** Task description **
Render this sentence from the commentary on Iran below into Spanish: "Fast forward seven weeks and it’s like Iran isn’t even on anyone’s radar anymore."

** Selected passage **
Demonstrators rally in support of Iranian anti-government protests in Stockholm, Sweden, over the weekend.

When President Donald Trump announced the United States was exiting the Iran nuclear deal last month, the focus on internal Iranian politics was intense. It was as if the American political establishment thought of little else but how important Iran is to our overall foreign policy.

Fast forward seven weeks and it’s like Iran isn’t even on anyone’s radar anymore. North Korea, immigration, and the Supreme Court are just a few of the stories that have nudged Iran off the homepages, front pages, and every page of the major newspapers and news sites.

That’s a big shame.

Because what’s continued to happen inside Iran since we exited the nuclear deal is nothing short of astounding. Almost as astounding is the way some Western leaders are wisely choosing to respond to developments in Iran.

What’s happening is that contrary to the many “experts” who insisted our exit from the deal would embolden anti-American forces within Iran, the anti-regime protest movement has continued to pick up steam.

Some of the evidence of that rise in opposition to the mullahs is breathtaking and includes:

Again, these protests have been growing in size and in the number of cities where they’re taking place. It’s really nothing but a straight line from the renewed protests that began in Iran in December 2017. It’s just that the politicians and the Western news media haven’t been paying much attention.

There’s also been scant attention paid to the way President Trump and Israeli Prime Minister Benjamin Netanyahu have acted in the days since the deal was nixed.

President Trump has been pursuing the “stick” part of the “carrot and stick” method. His administration has been focusing on preparing new sanctions and informing other nations and private corporations what they need to expect when it comes to doing business with Iran in the coming months. Just this week, the Trump team informed the major oil companies that they have until November to stop buying Iranian oil. Even before that announcement, trade analysts began to report a significant drop in the amount of shipping traffic at Iranian ports. In other words, the financial world is already anticipating the sanctions before they’re even enacted.

** Listed records **
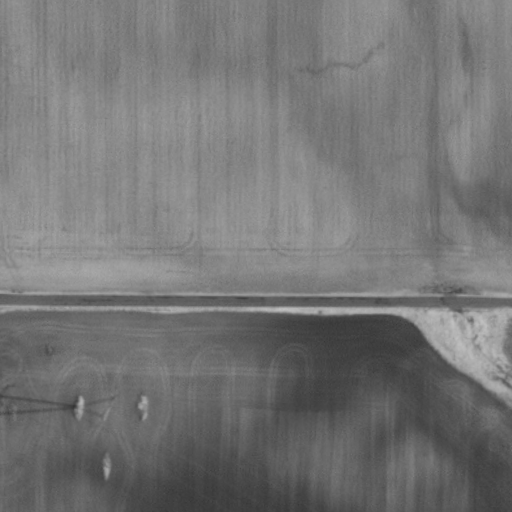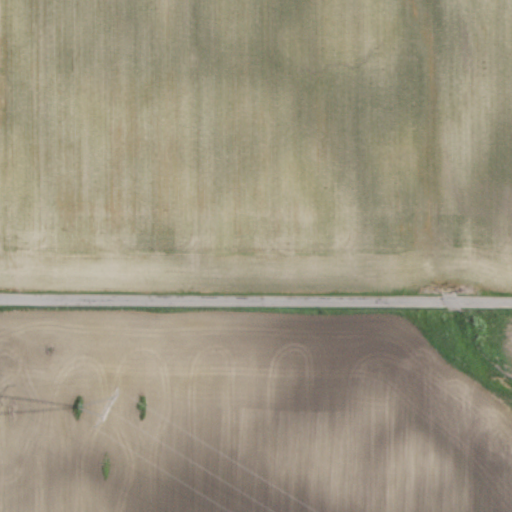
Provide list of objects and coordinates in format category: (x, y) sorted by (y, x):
road: (256, 300)
power tower: (74, 406)
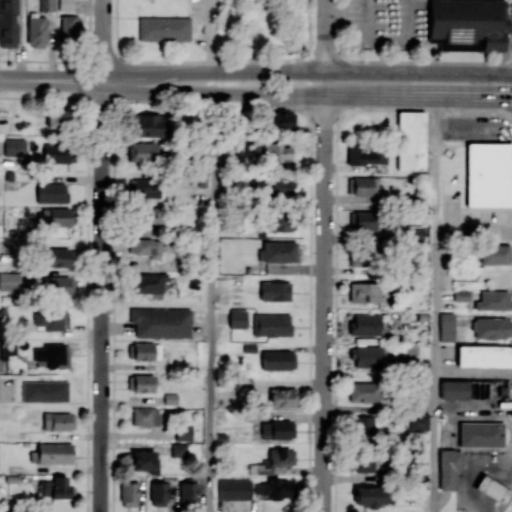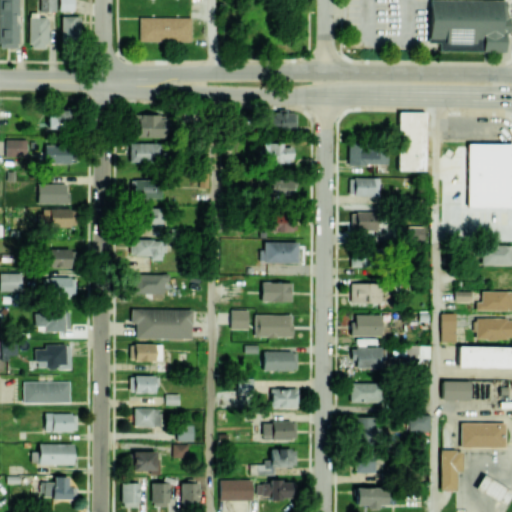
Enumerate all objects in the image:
building: (47, 5)
building: (65, 5)
road: (353, 10)
building: (465, 22)
building: (8, 23)
building: (164, 28)
building: (69, 29)
building: (37, 32)
road: (325, 35)
road: (212, 36)
road: (103, 39)
road: (340, 41)
road: (51, 60)
road: (426, 60)
road: (307, 71)
road: (51, 78)
road: (306, 97)
building: (58, 119)
building: (278, 120)
building: (148, 125)
building: (411, 140)
building: (14, 147)
building: (144, 151)
building: (276, 151)
building: (56, 153)
building: (366, 154)
building: (362, 185)
building: (278, 187)
building: (146, 188)
building: (52, 193)
building: (153, 215)
building: (52, 216)
building: (278, 220)
building: (362, 220)
building: (415, 233)
building: (147, 247)
building: (278, 251)
building: (495, 254)
building: (362, 256)
building: (58, 257)
building: (10, 280)
building: (58, 285)
building: (147, 286)
building: (275, 290)
building: (364, 292)
road: (101, 295)
building: (462, 295)
building: (493, 300)
road: (210, 302)
road: (323, 304)
road: (431, 305)
building: (237, 318)
building: (51, 320)
building: (161, 322)
building: (272, 324)
building: (365, 324)
building: (446, 326)
building: (492, 327)
building: (140, 351)
building: (53, 355)
building: (366, 356)
building: (484, 356)
building: (278, 359)
building: (140, 383)
building: (454, 389)
building: (44, 391)
building: (363, 391)
building: (170, 397)
building: (282, 397)
building: (145, 416)
building: (58, 421)
building: (418, 421)
building: (366, 426)
building: (277, 430)
building: (183, 432)
building: (480, 434)
building: (178, 449)
building: (54, 453)
building: (143, 460)
building: (274, 460)
building: (367, 462)
building: (55, 487)
building: (488, 487)
building: (273, 488)
building: (234, 489)
building: (129, 491)
building: (188, 491)
building: (158, 493)
building: (369, 495)
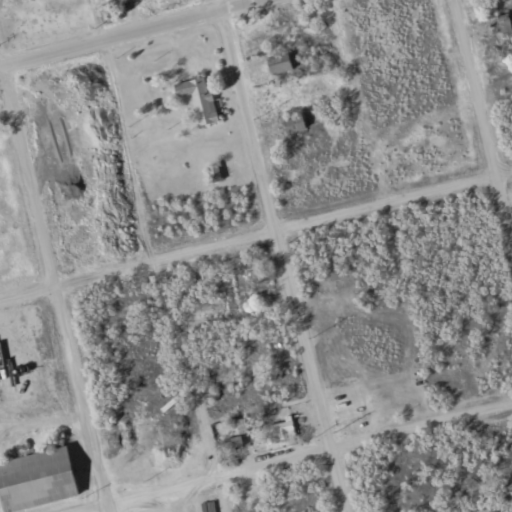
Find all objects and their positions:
road: (127, 32)
building: (202, 99)
road: (482, 118)
road: (256, 235)
road: (281, 256)
road: (151, 257)
road: (52, 284)
building: (0, 380)
building: (285, 428)
building: (236, 442)
road: (296, 452)
building: (41, 479)
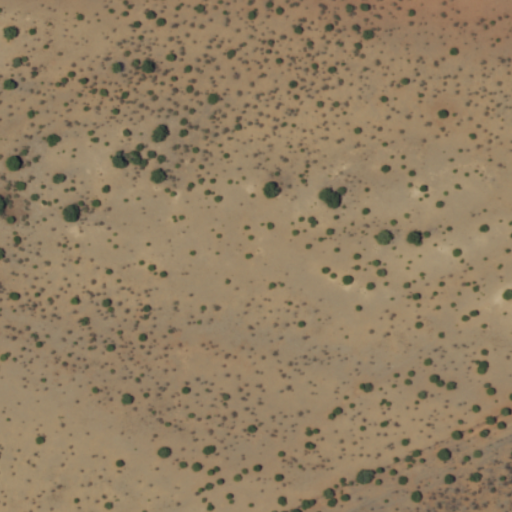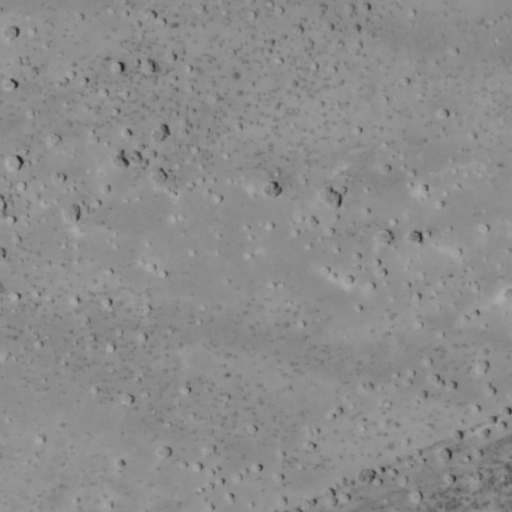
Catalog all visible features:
road: (325, 430)
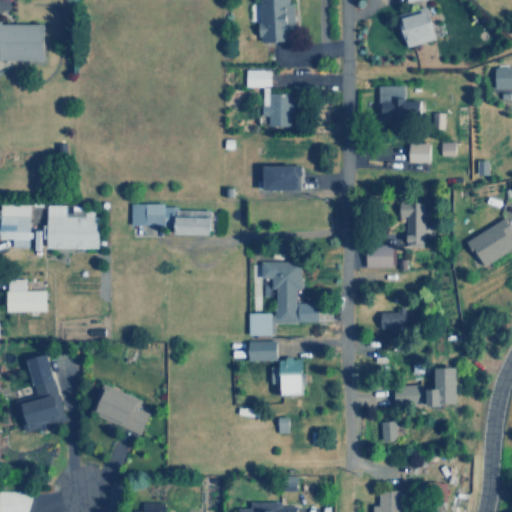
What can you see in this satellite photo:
road: (344, 233)
road: (491, 433)
road: (77, 496)
road: (54, 501)
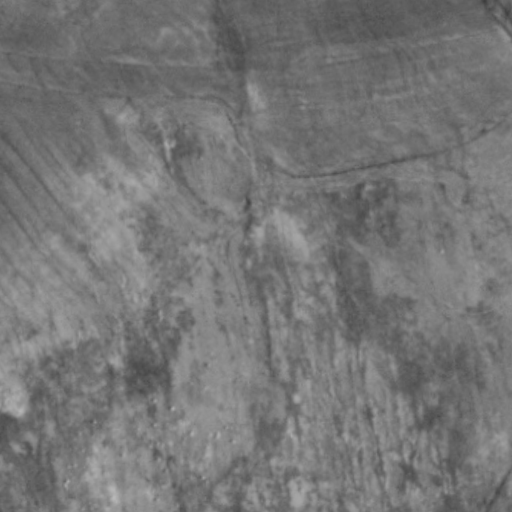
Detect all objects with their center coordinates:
quarry: (255, 255)
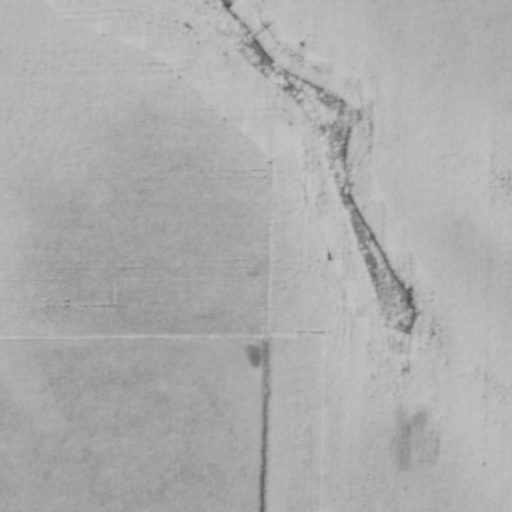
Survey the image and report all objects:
road: (123, 327)
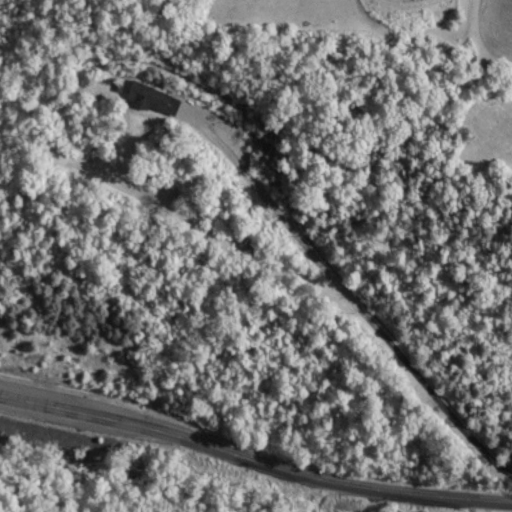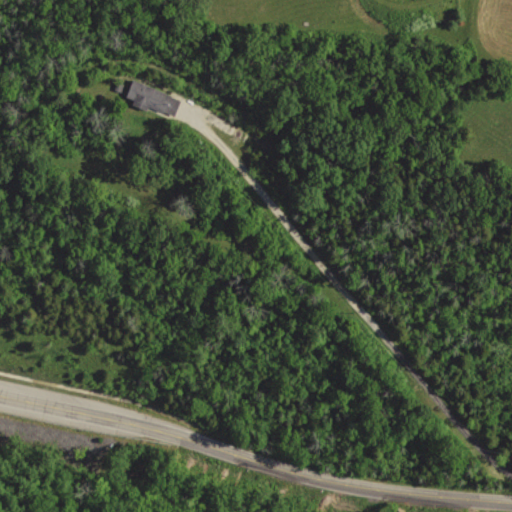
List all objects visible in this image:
building: (151, 95)
building: (154, 98)
building: (226, 124)
road: (350, 292)
road: (254, 456)
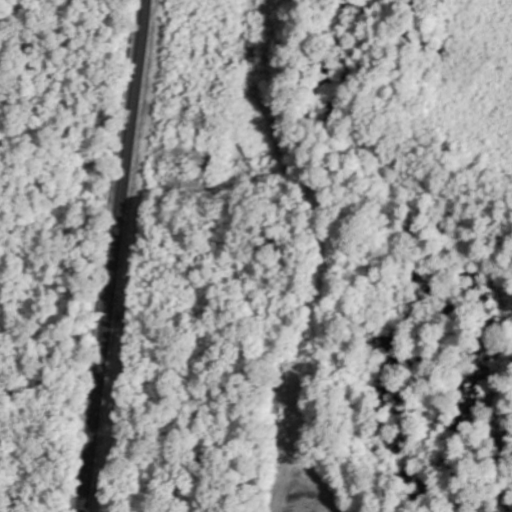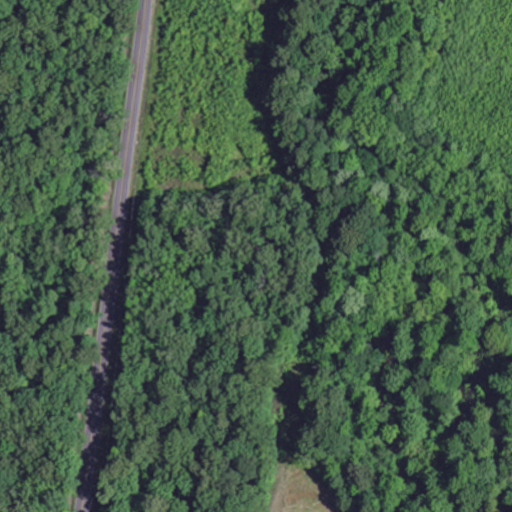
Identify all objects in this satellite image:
road: (116, 256)
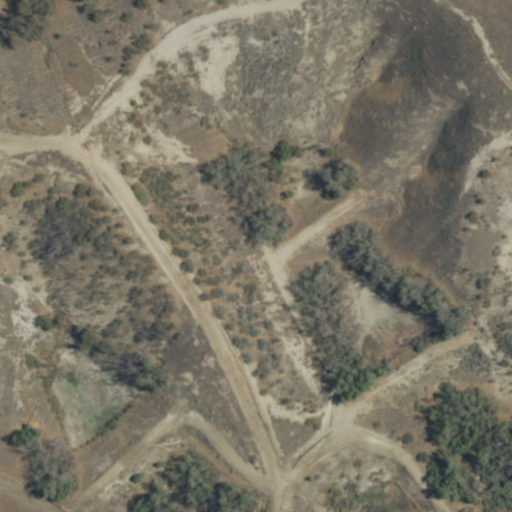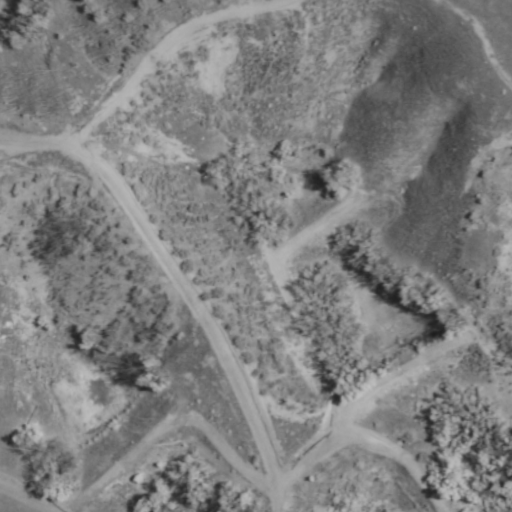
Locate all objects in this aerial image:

** Solution for this exercise **
Avancemos siete semanas y es como si Irán ya ni siquiera estuviera en el radar de nadie.